§ Stored data entries:
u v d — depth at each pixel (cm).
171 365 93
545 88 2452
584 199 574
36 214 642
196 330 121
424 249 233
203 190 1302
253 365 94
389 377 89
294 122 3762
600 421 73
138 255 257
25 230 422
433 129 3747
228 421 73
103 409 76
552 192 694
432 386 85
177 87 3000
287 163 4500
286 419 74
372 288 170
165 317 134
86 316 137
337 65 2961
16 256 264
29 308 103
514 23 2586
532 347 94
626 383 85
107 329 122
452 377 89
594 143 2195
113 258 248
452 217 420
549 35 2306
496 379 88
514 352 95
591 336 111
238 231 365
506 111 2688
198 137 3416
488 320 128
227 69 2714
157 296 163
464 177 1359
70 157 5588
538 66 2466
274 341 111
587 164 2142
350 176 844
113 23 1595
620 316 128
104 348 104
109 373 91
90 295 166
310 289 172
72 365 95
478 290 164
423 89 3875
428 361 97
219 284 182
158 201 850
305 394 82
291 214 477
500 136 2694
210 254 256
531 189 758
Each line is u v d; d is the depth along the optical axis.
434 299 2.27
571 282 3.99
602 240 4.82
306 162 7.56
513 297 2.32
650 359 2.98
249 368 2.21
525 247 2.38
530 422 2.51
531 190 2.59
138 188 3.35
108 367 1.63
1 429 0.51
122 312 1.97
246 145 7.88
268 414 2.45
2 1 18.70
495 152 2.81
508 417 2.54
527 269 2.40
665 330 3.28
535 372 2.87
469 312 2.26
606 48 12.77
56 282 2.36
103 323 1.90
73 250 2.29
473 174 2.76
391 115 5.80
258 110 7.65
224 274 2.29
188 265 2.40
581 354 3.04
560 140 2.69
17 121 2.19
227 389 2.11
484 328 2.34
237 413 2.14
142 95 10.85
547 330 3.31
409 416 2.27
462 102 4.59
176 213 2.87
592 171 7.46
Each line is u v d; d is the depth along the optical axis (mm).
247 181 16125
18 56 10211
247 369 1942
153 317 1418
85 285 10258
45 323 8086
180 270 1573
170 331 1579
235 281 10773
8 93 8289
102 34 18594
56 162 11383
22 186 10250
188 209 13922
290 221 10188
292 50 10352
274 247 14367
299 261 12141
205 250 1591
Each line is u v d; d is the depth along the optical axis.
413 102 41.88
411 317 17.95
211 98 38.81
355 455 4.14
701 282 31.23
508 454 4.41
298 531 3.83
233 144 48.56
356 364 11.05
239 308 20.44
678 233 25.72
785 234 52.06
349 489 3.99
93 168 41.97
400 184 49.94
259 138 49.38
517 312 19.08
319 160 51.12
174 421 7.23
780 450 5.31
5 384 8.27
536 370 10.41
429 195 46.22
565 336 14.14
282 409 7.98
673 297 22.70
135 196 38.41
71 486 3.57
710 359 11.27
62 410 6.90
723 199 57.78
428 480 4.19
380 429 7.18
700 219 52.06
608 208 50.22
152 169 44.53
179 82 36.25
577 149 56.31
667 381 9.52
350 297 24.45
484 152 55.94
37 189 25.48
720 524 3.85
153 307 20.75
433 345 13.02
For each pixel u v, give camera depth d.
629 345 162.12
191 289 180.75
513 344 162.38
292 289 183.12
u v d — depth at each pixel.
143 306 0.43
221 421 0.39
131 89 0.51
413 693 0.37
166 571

§ WHAT TO WORK ON:
Set down each line exactly as it appears, starting at the top of the data and ending at the line containing "247 369 1942", and include no other lines.

§ TASK OUTPUT:
u v d — depth at each pixel (cm).
171 365 93
545 88 2452
584 199 574
36 214 642
196 330 121
424 249 233
203 190 1302
253 365 94
389 377 89
294 122 3762
600 421 73
138 255 257
25 230 422
433 129 3747
228 421 73
103 409 76
552 192 694
432 386 85
177 87 3000
287 163 4500
286 419 74
372 288 170
165 317 134
86 316 137
337 65 2961
16 256 264
29 308 103
514 23 2586
532 347 94
626 383 85
107 329 122
452 377 89
594 143 2195
113 258 248
452 217 420
549 35 2306
496 379 88
514 352 95
591 336 111
238 231 365
506 111 2688
198 137 3416
488 320 128
227 69 2714
157 296 163
464 177 1359
70 157 5588
538 66 2466
274 341 111
587 164 2142
350 176 844
113 23 1595
620 316 128
104 348 104
109 373 91
90 295 166
310 289 172
72 365 95
478 290 164
423 89 3875
428 361 97
219 284 182
158 201 850
305 394 82
291 214 477
500 136 2694
210 254 256
531 189 758
Each line is u v d; d is the depth along the optical axis.
434 299 2.27
571 282 3.99
602 240 4.82
306 162 7.56
513 297 2.32
650 359 2.98
249 368 2.21
525 247 2.38
530 422 2.51
531 190 2.59
138 188 3.35
108 367 1.63
1 429 0.51
122 312 1.97
246 145 7.88
268 414 2.45
2 1 18.70
495 152 2.81
508 417 2.54
527 269 2.40
665 330 3.28
535 372 2.87
469 312 2.26
606 48 12.77
56 282 2.36
103 323 1.90
73 250 2.29
473 174 2.76
391 115 5.80
258 110 7.65
224 274 2.29
188 265 2.40
581 354 3.04
560 140 2.69
17 121 2.19
227 389 2.11
484 328 2.34
237 413 2.14
142 95 10.85
547 330 3.31
409 416 2.27
462 102 4.59
176 213 2.87
592 171 7.46
Each line is u v d; d is the depth along the optical axis (mm).
247 181 16125
18 56 10211
247 369 1942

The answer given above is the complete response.